In Florida, it is called skunk vine; in Hawaii, it is maile pilau (the rotten maile, as opposed to the nice vanilla-scented maile). The smell is due to the presence of sulfur compounds like 3-(methylthio) propionaldehyde, kindly described by the Merck Index as a "suffocating odor".
Although there are 30 species of Paederia, the fever-vine was the first of its genus collected and sent to Linnaeus. He named it disparagingly from the Latin paedidus, nasty, filthy, stinking, and foedus, foul, filthy, detestable. Paederia foetida is an extraordinarily descriptive name especially to anyone who has to hack through the vines with a machete.*
* I once spent a week among these vines in a single day!

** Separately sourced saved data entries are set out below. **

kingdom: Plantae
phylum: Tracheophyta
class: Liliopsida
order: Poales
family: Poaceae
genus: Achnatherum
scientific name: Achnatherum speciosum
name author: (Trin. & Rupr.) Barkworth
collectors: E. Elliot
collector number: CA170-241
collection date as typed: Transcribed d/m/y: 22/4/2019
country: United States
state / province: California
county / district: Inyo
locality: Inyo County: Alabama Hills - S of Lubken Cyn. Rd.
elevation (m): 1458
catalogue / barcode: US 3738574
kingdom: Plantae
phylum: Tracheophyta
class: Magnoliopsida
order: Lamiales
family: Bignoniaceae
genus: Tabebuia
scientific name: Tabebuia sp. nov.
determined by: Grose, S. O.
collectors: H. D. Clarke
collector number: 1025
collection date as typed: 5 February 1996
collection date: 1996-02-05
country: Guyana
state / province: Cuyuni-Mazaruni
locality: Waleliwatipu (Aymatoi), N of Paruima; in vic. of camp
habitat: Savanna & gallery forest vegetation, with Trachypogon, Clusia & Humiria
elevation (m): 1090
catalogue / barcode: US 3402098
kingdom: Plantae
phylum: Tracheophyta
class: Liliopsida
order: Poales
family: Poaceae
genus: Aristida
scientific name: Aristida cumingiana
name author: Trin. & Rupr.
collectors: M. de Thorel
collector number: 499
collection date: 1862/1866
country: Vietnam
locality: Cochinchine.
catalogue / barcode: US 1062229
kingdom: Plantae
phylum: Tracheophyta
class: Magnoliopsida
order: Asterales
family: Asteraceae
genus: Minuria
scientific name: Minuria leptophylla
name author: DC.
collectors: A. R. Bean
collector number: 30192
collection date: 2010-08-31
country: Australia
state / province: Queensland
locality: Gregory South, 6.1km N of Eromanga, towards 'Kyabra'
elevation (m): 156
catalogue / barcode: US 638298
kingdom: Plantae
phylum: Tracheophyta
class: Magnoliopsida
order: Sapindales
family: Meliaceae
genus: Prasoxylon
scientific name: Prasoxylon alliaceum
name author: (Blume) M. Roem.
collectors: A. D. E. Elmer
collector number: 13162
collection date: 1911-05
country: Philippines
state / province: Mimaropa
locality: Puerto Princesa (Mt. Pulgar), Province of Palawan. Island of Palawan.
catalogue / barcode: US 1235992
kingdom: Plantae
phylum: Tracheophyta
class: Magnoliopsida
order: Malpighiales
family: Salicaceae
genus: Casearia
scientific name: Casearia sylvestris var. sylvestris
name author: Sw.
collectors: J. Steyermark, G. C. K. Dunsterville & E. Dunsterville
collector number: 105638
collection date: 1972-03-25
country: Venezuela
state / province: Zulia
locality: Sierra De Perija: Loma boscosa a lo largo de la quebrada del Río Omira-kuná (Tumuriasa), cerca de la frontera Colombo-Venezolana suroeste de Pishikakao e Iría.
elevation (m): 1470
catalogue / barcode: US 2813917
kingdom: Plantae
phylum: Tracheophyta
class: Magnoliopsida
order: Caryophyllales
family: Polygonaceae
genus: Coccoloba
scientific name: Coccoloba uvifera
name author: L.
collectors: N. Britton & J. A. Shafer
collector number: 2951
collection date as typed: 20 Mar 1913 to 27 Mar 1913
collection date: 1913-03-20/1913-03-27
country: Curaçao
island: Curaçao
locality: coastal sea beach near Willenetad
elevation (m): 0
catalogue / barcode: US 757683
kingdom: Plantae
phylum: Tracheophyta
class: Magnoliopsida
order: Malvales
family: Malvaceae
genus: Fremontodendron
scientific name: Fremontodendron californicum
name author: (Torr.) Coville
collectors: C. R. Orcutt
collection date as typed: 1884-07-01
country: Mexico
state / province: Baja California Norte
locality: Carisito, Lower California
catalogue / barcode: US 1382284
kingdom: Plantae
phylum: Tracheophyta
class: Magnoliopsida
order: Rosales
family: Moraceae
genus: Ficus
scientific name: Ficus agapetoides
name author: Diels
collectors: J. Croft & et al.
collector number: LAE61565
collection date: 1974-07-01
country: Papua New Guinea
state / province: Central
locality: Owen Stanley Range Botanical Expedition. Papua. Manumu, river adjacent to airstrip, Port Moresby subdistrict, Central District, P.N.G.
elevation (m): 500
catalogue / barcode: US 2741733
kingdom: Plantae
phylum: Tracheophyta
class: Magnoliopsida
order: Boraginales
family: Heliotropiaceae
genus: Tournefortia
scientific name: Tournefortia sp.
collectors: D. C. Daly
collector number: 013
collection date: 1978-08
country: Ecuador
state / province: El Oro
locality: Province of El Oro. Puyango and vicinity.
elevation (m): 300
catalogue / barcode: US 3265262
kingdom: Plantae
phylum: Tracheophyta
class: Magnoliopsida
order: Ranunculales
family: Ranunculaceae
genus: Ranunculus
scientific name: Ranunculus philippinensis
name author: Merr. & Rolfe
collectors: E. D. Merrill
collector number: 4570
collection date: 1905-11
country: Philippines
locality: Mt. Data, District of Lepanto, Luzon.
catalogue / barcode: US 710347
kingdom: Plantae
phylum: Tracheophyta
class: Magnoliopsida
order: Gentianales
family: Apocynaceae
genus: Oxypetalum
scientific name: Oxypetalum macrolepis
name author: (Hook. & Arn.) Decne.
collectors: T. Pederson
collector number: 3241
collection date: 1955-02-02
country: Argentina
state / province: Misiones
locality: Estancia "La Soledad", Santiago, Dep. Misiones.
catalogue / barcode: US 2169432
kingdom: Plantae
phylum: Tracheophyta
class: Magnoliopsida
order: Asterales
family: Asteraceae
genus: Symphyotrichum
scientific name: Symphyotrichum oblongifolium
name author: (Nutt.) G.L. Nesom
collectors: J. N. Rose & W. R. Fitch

(Compiled from: "27 Skunk Vine", R.W. Pemberton and P.D. Pratt, Biological Control of Invasive Plants in the Eastern United States, Invasive Plant Research Laboratory, ARS - Fort Lauderdale, USDA; "3-(Methylthio) propionaldehyde", Chemicals Programme, United Nations Environment Programme Publications; W3TROPICOS, J. Solomon, Missouri Botanical Garden.)